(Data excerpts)
# # # # # # #

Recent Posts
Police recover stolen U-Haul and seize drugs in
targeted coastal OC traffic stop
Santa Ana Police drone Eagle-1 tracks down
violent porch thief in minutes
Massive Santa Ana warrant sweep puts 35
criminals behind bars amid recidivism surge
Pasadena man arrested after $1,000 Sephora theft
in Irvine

# # # # # # #

= Directions for this task =
Tally the lines of the data that contain the string "Police", and report nothing but the tally.

= Result =
2